America's Byways are a big part of who we are -- they represent our freedom to follow the open road . . . our freedom to discover. They help us reconnect to what is real. They help us get in touch with the land and its people.

The passage of ISTEA 12 years ago represented a fundamental shift in the way the transportation community and Federal Highway in particular, think about its mission. Before ISTEA, Federal Highway focused like a laser on completing the Interstate system. Almost no one thought an initiative such as Scenic Byways would be an ongoing program.

And here we are.

I'm proud to say Scenic Byways is an important part of what we do today . . . a prime example of how the transportation community and Federal Highways have evolved and matured in the years since ISTEA and its successor act, TEA-21. Today, more than ever, people are seeking what is real and important -- a sense of security, spending time with family, reconnecting.
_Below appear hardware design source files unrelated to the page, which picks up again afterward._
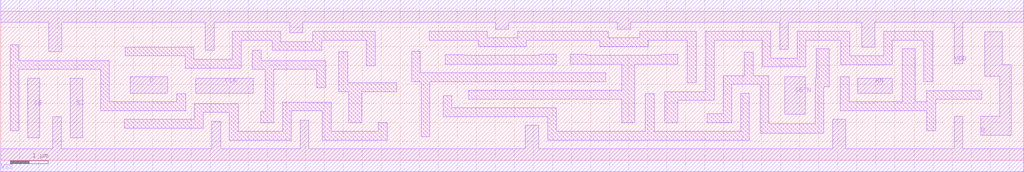
<source format=lef>
# Copyright 2022 GlobalFoundries PDK Authors
#
# Licensed under the Apache License, Version 2.0 (the "License");
# you may not use this file except in compliance with the License.
# You may obtain a copy of the License at
#
#      http://www.apache.org/licenses/LICENSE-2.0
#
# Unless required by applicable law or agreed to in writing, software
# distributed under the License is distributed on an "AS IS" BASIS,
# WITHOUT WARRANTIES OR CONDITIONS OF ANY KIND, either express or implied.
# See the License for the specific language governing permissions and
# limitations under the License.

MACRO gf180mcu_fd_sc_mcu7t5v0__sdffrsnq_1
  CLASS core ;
  FOREIGN gf180mcu_fd_sc_mcu7t5v0__sdffrsnq_1 0.0 0.0 ;
  ORIGIN 0 0 ;
  SYMMETRY X Y ;
  SITE GF018hv5v_mcu_sc7 ;
  SIZE 26.88 BY 3.92 ;
  PIN D
    DIRECTION INPUT ;
    ANTENNAGATEAREA 0.531 ;
    PORT
      LAYER Metal1 ;
        POLYGON 3.405 1.765 4.39 1.765 4.39 2.19 3.405 2.19  ;
    END
  END D
  PIN RN
    DIRECTION INPUT ;
    ANTENNAGATEAREA 1.2045 ;
    PORT
      LAYER Metal1 ;
        POLYGON 22.525 1.765 23.43 1.765 23.43 2.155 22.525 2.155  ;
    END
  END RN
  PIN SE
    DIRECTION INPUT ;
    ANTENNAGATEAREA 1.062 ;
    PORT
      LAYER Metal1 ;
        POLYGON 0.705 0.595 1.03 0.595 1.03 2.15 0.705 2.15  ;
    END
  END SE
  PIN SETN
    DIRECTION INPUT ;
    ANTENNAGATEAREA 1.062 ;
    PORT
      LAYER Metal1 ;
        POLYGON 20.605 1.21 21.14 1.21 21.14 2.195 20.605 2.195  ;
    END
  END SETN
  PIN SI
    DIRECTION INPUT ;
    ANTENNAGATEAREA 0.531 ;
    PORT
      LAYER Metal1 ;
        POLYGON 1.825 0.595 2.15 0.595 2.15 2.15 1.825 2.15  ;
    END
  END SI
  PIN CLK
    DIRECTION INPUT ;
    USE clock ;
    ANTENNAGATEAREA 0.7415 ;
    PORT
      LAYER Metal1 ;
        POLYGON 5.13 1.765 6.63 1.765 6.63 2.155 5.13 2.155  ;
    END
  END CLK
  PIN Q
    DIRECTION OUTPUT ;
    ANTENNADIFFAREA 0.8976 ;
    PORT
      LAYER Metal1 ;
        POLYGON 25.86 2.205 26.255 2.205 26.255 1.16 25.755 1.16 25.755 0.655 26.555 0.655 26.555 2.505 26.32 2.505 26.32 3.38 25.86 3.38  ;
    END
  END Q
  PIN VDD
    DIRECTION INOUT ;
    USE power ;
    SHAPE ABUTMENT ;
    PORT
      LAYER Metal1 ;
        POLYGON 0 3.62 1.26 3.62 1.26 2.845 1.6 2.845 1.6 3.62 5.375 3.62 5.375 2.885 5.605 2.885 5.605 3.62 7.59 3.62 7.59 3.35 7.93 3.35 7.93 3.62 9.835 3.62 10.405 3.62 13.01 3.62 13.01 3.445 13.35 3.445 13.35 3.62 16.2 3.62 16.2 3.445 16.56 3.445 16.56 3.62 18.275 3.62 20.465 3.62 20.465 2.915 20.695 2.915 20.695 3.62 22.63 3.62 22.63 2.97 22.97 2.97 22.97 3.62 24.49 3.62 25.055 3.62 25.055 2.53 25.285 2.53 25.285 3.62 25.78 3.62 26.88 3.62 26.88 4.22 25.78 4.22 24.49 4.22 18.275 4.22 10.405 4.22 9.835 4.22 0 4.22  ;
    END
  END VDD
  PIN VSS
    DIRECTION INOUT ;
    USE ground ;
    SHAPE ABUTMENT ;
    PORT
      LAYER Metal1 ;
        POLYGON 0 -0.3 26.88 -0.3 26.88 0.3 25.285 0.3 25.285 1.16 25.055 1.16 25.055 0.3 22.2 0.3 22.2 1.075 21.86 1.075 21.86 0.3 14.14 0.3 14.14 0.915 13.78 0.915 13.78 0.3 8.095 0.3 8.095 1.045 7.865 1.045 7.865 0.3 5.78 0.3 5.78 1.025 5.55 1.025 5.55 0.3 1.595 0.3 1.595 1.14 1.365 1.14 1.365 0.3 0 0.3  ;
    END
  END VSS
  OBS
      LAYER Metal1 ;
        POLYGON 0.245 0.78 0.475 0.78 0.475 2.385 2.625 2.385 2.625 1.305 4.86 1.305 4.86 1.75 4.63 1.75 4.63 1.535 2.855 1.535 2.855 2.615 0.475 2.615 0.475 3.04 0.245 3.04  ;
        POLYGON 6.61 2.385 6.945 2.385 6.945 1.275 6.835 1.275 6.835 0.99 7.175 0.99 7.175 2.385 8.305 2.385 8.305 1.91 8.535 1.91 8.535 2.62 6.84 2.62 6.84 2.89 6.61 2.89  ;
        POLYGON 3.27 2.745 4.845 2.745 4.845 2.42 6.315 2.42 6.315 3.16 7.13 3.16 7.13 2.89 8.435 2.89 8.435 3.16 9.605 3.16 9.605 2.485 9.835 2.485 9.835 3.39 8.205 3.39 8.205 3.12 7.36 3.12 7.36 3.39 6.085 3.39 6.085 2.655 5.075 2.655 5.075 2.975 3.27 2.975  ;
        POLYGON 3.25 0.845 5.32 0.845 5.32 1.26 6.01 1.26 6.01 0.53 7.635 0.53 7.635 1.295 8.45 1.295 8.45 0.53 10.155 0.53 10.155 0.98 9.925 0.98 9.925 0.76 8.68 0.76 8.68 1.53 7.405 1.53 7.405 0.76 6.24 0.76 6.24 1.49 5.09 1.49 5.09 1.075 3.25 1.075  ;
        POLYGON 8.885 1.8 9.15 1.8 9.15 0.99 9.49 0.99 9.49 1.8 10.405 1.8 10.405 2.035 9.115 2.035 9.115 2.845 8.885 2.845  ;
        POLYGON 11.68 2.525 14.6 2.525 14.6 2.78 14.16 2.78 14.16 2.755 12.2 2.755 12.2 2.775 11.68 2.775  ;
        POLYGON 10.8 2.065 11.045 2.065 11.045 0.62 11.275 0.62 11.275 2.065 15.905 2.065 15.905 2.295 11.03 2.295 11.03 2.87 10.8 2.87  ;
        POLYGON 14.96 2.525 16.325 2.525 16.325 1.835 12.295 1.835 12.295 1.605 16.325 1.605 16.325 0.99 16.665 0.99 16.665 2.525 17.79 2.525 17.79 2.78 17.36 2.78 17.36 2.755 15.4 2.755 15.4 2.78 14.96 2.78  ;
        POLYGON 11.265 3.16 12.55 3.16 12.55 2.985 13.81 2.985 13.81 3.16 15.74 3.16 15.74 2.985 17.02 2.985 17.02 3.16 18.045 3.16 18.045 2.035 18.275 2.035 18.275 3.39 16.79 3.39 16.79 3.215 15.97 3.215 15.97 3.39 13.58 3.39 13.58 3.215 12.78 3.215 12.78 3.39 11.265 3.39  ;
        POLYGON 11.625 1.145 14.37 1.145 14.37 0.53 19.675 0.53 19.675 1.765 19.445 1.765 19.445 0.76 17.17 0.76 17.17 1.745 16.94 1.745 16.94 0.76 14.6 0.76 14.6 1.375 11.855 1.375 11.855 1.7 11.625 1.7  ;
        POLYGON 18.57 0.99 19.215 0.99 19.215 1.995 19.955 1.995 19.955 0.715 21.63 0.715 21.63 1.925 21.77 1.925 21.77 2.93 21.43 2.93 21.43 2.155 21.4 2.155 21.4 0.96 20.185 0.96 20.185 2.225 19.775 2.225 19.775 2.835 19.545 2.835 19.545 2.225 18.985 2.225 18.985 1.22 18.57 1.22  ;
        POLYGON 17.445 0.99 17.785 0.99 17.785 1.575 18.755 1.575 18.755 3.16 20.005 3.16 20.005 2.455 21.155 2.455 21.155 3.16 22.08 3.16 22.08 2.51 23.43 2.51 23.43 3.16 24.26 3.16 24.26 2.06 24.49 2.06 24.49 3.39 23.2 3.39 23.2 2.74 22.31 2.74 22.31 3.39 20.925 3.39 20.925 2.685 20.235 2.685 20.235 3.39 18.525 3.39 18.525 1.805 17.445 1.805  ;
        POLYGON 22.065 1.305 24.335 1.305 24.335 0.78 24.565 0.78 24.565 1.6 25.78 1.6 25.78 1.83 24.335 1.83 24.335 1.535 24.03 1.535 24.03 2.93 23.69 2.93 23.69 1.535 22.295 1.535 22.295 2.2 22.065 2.2  ;
  END
END gf180mcu_fd_sc_mcu7t5v0__sdffrsnq_1

</source>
I also want to note that Minnesota DOT has been recognized with other notable awards for environmental leadership. A state project was one of only twelve national winners of an FHWA "Environmental Excellence Award" just this week. That award was for developing an innovative method to rank the attractiveness of views along highway corridors. It is significant to note that the state of Minnesota has won eight Environmental Excellent awards since the program started in 1995!

There's been a misconception that you're either a good environmental steward or you build transportation projects. The Minnesota DOT and the scenic byway program demonstrate how we can make needed transportation improvements while preserving and enhancing our scenic vistas and important landscapes.

It is my pleasure, on behalf of President Bush, Secretary Mineta, and the entire Department of Transportation, to deliver this check for $696,456 to Lt. Gov. Molnau. Additionally, I'd like to present the Lt. Gov. with the 2003 Federal Highway Administration Environmental Excellence Award for excellence in environmental research.

Congratulations to all of you and to your state for recognizing, preserving, and sharing the jewels of our transportation system.